No he visto Gran Hermano. He oído hablar mucho del programa, claro, pero nada de lo que he escuchado me ha animado a verlo.
Aclaremos conceptos, que se dice ahora: no voy de elitista por la vida. Soy capaz de tragarme con delectación películas de guerra, o de detectives, que todos los buenos aficionados al cine sostienen -y parece que con fundamento- que son horrorosas. Por no hablar ya de las de submarinos: de ésas no me pierdo ni una. Me fascinan. ¿Por qué? No lo sé. (Bueno, me lo imagino, pero prefiero no entrar en intimidades impúdicas).
Si lo de Gran Hermano me deja frío no es por razones de calidad, ya digo, ni por su contribución más o menos decisiva a la causa de la estupidización universal, que ignoro. Lo que me echa para atrás del programa es precisamente lo que sus promotores presentan como su mayor atractivo: espía la vida corriente de gente corriente.
Qué espanto. Llevo ya bastante mal los hechos corrientes de gente corriente que me obliga a afrontar la vida diaria -incluidos los hechos corrientes de mi propia existencia corriente-, como para tener ganas de sentarme en el sofá por la noche para que la televisión me inyecte dosis suplementarias de corrientez. Ni de coña.

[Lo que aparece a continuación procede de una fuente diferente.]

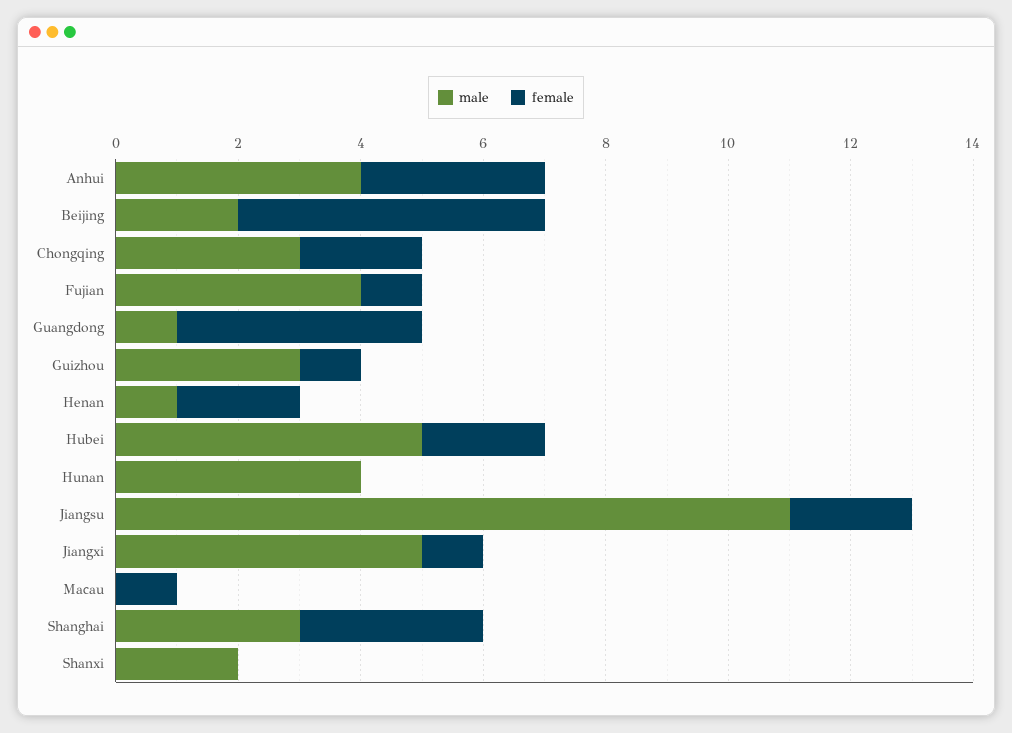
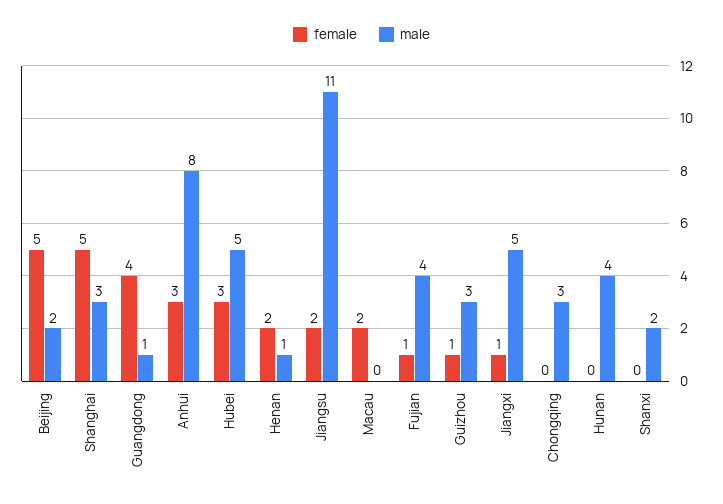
male, Anhui: 4 -> 8
female, Chongqing: 2 -> 0
female, Hubei: 2 -> 3
female, Macau: 1 -> 2
female, Shanghai: 3 -> 5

Pero los malos tratos que se aceptan de buen grado, o incluso se buscan, no son tortura, sino masoquismo. Allá quien quiera regodearse con los detalles de la subsistencia de otros teóricos seres civiles y humanos, que diría el poeta. Yo me niego, pero no veo a cuento de qué debería reclamar que se les prohíba.
Da igual: ya tenemos montada otra campaña biempensante más, que reclama que Gran Hermano sea retirado de la programación.
Qué manía de prohibir tiene el personal.
Es una tendencia muy unida al papanatismo fetichista que rodea el mundo de la televisión. ¿Han oído ustedes alguna vez que alguien haya pretendido que se suprima algún programa de radio? Quien pilla uno que le cae mal, se busca otro y, si no se topa en el dial con ninguno de su agrado, apaga el receptor y se queda tan ancho. Pero la tele es diferente: excita el ánimo censor de la mayoría.
En el fondo de cada aspirante a inquisidor televisivo se encuentra un optimista incurable. Cree que la prohibición de un programa espantoso va a permitir la emisión de otro mejor. La experiencia enseña más bien lo contrario: a nada que te descuidas, todo tiende naturalmente a empeorar.
Por mí, que siga Gran Hermano, y que su audiencia lo disfrute con salud. Siempre que otras cadenas no dejen de emitir películas de bandidos y de detectives. Y de guerras, y de submarinos. Lejanas, lo más lejanas que quepa de la vida corriente de la gente corriente.
Javier Ortiz. El Mundo (3 de mayo de 2000). Subido a "Desde Jamaica" el 6 de mayo de 2012.